The enlargement of the team wasn’t based on the client’s lack of trust. We were simply unaware of this, so it affected our attitude more than it should have. Once we stopped for a moment to challenge that assumption, rethink our bias, and remind ourselves that we were playing for one goal, our division started to fade. 

After hiring developers on the client's side, so much changed that the team grew so we could carry out tasks from the backlog faster. It wasn’t the client who gained an additional tool to verify our work, but we, as one development team, gained a tool to influence the business and present the technical perspective.

I emphasize that the number of teams didn’t increase. There’s a willful logical error in the article's title because it should start with "Cooperation of an in-house software development team with an agency’s team." There’s one team and one project. There’s an opportunity and not a threat.

Did we make a mistake?

We didn't make such a big mistake. We learn all our lives, so we learned this time as well. We learned maturity, cooperation, and about the joint pursuit of the same goal. When we increase the size of the team, we sometimes look for candidates together, conduct recruitment interviews with them, and decide on hiring. Does it matter whether the developer has the name of this or that company in the contract? Does it matter what the name of the company is above the entrance to the building where they work? No, because we have the same goal, and most of us work remotely. You know what I mean, right?

Food for thought

We learned a lot from this cooperation between companies. If your team struggles in a similar situation, ask yourselves these questions:

  • If you’re afraid that the developer on the client's side will watch how you handle your job, why aren’t you afraid of the usual code review from a colleague in the same company? Maybe you’re doing code reviews unfairly.
  • If you’re afraid that the client won’t trust you, you might be doing something dishonestly. Maybe you’re not exercising due diligence?
  • If you’re arguing about which framework is better, maybe you don't know enough about that? It’s possible that you can’t objectively evaluate it and make a professional determination.
  • If you don’t want to play on one team only because you’re afraid of a conflict of interest and the disturbance of the role of the customer and the supplier, maybe you aren’t ready for this type of cooperation?

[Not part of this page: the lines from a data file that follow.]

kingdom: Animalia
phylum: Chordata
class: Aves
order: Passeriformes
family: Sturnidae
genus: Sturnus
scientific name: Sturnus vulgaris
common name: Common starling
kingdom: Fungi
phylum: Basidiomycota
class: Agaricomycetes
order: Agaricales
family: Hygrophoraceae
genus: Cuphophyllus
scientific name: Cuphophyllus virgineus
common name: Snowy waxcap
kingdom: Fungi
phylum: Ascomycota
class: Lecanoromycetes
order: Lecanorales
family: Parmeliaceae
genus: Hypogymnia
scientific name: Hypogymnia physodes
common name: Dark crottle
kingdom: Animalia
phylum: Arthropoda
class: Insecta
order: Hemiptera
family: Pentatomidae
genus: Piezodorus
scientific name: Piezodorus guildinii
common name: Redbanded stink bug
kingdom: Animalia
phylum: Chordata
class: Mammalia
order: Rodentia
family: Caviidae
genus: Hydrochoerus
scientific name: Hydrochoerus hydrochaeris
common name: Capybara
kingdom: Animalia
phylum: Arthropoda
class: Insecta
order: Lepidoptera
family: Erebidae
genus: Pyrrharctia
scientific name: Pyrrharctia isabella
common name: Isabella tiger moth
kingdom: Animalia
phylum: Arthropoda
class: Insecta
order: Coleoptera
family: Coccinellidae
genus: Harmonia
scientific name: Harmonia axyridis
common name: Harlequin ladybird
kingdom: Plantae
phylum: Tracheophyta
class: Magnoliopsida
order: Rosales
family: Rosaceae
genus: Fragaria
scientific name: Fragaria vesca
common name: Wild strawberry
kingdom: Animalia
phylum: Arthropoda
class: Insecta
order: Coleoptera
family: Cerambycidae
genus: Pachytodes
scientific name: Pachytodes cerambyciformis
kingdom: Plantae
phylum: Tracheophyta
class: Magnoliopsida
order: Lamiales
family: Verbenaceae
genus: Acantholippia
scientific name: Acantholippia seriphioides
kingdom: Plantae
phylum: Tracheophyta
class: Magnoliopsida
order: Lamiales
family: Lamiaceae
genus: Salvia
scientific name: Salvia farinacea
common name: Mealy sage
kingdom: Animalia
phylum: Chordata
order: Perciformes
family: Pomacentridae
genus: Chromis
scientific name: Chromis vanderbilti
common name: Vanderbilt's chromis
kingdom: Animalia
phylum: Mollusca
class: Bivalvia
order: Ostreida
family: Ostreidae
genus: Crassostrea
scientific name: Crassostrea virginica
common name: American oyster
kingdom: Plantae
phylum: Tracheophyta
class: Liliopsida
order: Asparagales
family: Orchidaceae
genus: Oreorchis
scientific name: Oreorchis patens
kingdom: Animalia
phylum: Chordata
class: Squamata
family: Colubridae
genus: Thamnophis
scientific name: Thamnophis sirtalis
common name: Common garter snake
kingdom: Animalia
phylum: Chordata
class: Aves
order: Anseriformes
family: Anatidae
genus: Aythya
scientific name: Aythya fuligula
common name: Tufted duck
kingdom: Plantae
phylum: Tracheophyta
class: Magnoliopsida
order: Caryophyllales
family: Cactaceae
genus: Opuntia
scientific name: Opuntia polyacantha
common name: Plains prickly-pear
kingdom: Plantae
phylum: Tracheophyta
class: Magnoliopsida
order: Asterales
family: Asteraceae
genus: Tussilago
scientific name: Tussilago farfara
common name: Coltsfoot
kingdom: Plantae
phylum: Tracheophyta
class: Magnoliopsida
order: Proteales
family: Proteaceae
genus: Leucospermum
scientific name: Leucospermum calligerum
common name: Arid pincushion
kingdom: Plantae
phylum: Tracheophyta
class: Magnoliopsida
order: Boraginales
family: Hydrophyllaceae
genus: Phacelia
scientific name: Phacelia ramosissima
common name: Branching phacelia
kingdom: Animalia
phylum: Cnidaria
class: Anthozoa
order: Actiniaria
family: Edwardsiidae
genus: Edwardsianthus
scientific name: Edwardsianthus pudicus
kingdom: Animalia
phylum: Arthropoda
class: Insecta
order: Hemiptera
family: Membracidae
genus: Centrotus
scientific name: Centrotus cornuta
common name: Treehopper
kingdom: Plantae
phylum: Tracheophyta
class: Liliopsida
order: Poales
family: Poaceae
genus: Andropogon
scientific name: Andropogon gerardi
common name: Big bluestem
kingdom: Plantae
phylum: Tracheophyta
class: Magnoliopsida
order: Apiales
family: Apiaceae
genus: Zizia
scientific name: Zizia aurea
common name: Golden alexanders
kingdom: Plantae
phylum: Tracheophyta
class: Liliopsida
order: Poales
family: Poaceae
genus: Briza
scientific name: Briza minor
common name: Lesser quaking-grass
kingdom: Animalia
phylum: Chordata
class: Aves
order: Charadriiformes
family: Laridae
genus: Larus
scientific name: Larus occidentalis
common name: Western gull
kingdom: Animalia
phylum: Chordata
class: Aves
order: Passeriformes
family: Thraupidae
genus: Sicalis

Heads up. We weren’t born omniscient and experienced, so if we have these types of thoughts, it’s normal. The key to success is positive thinking, professionalism, and maturity.

At the end

The real world isn’t as binary as writing data to a hard drive, even an SSD. The customer-supplier relationship isn’t always firmly separated. On top of that, we’ll work in mixed teams more and more often in the future. So, we need to learn to pursue common goals and cooperate beyond divisions just as we need to keep getting more and more mature.